§ **ASSIGNED TASK**:
Among the entries below, copy every line that carries the word "down".

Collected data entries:
○ ○ ○

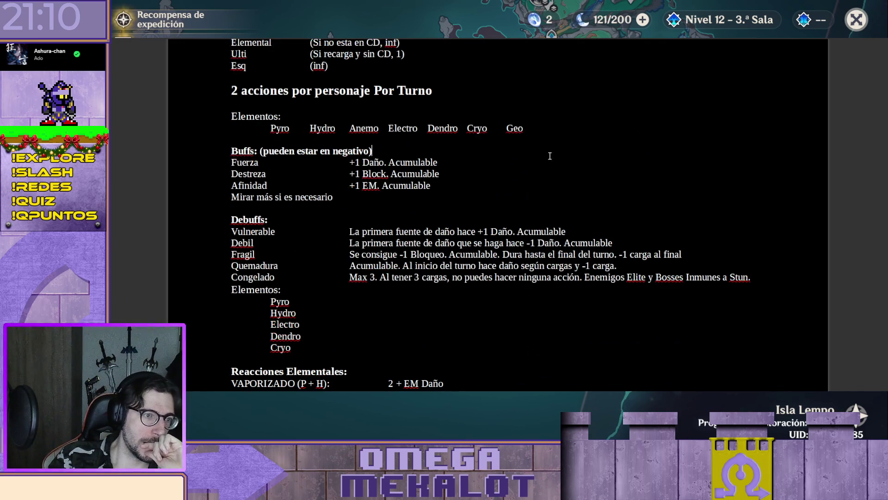
scroll(595, 153, down, 5)
scroll(582, 163, down, 3)
scroll(583, 163, down, 1)
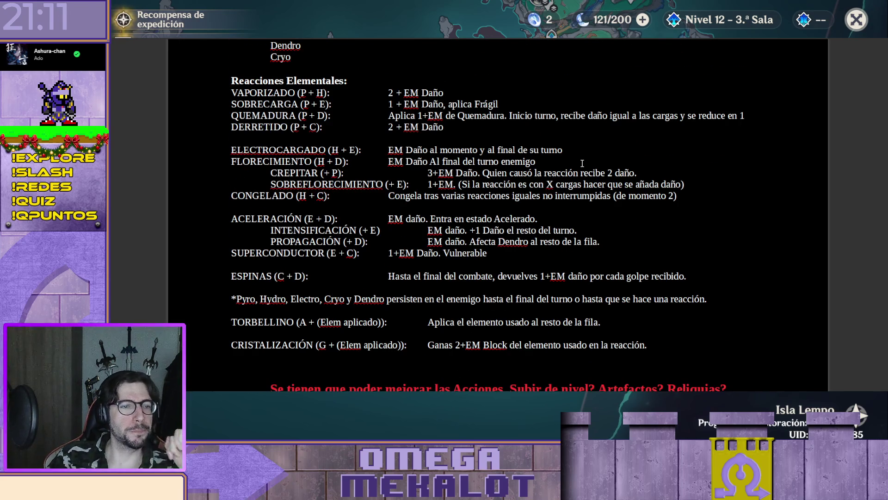
scroll(598, 181, down, 2)
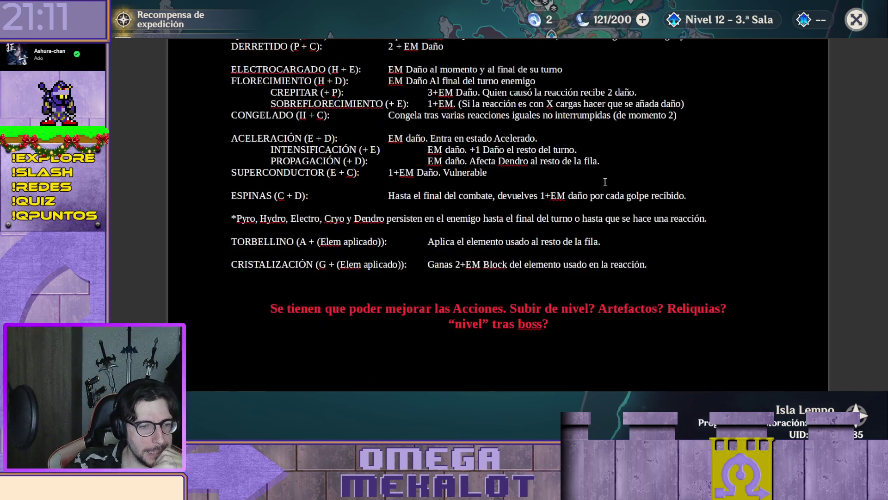
scroll(609, 208, up, 2)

○ ○ ○

§ **TASK ANSWER**:
scroll(595, 153, down, 5)
scroll(582, 163, down, 3)
scroll(583, 163, down, 1)
scroll(598, 181, down, 2)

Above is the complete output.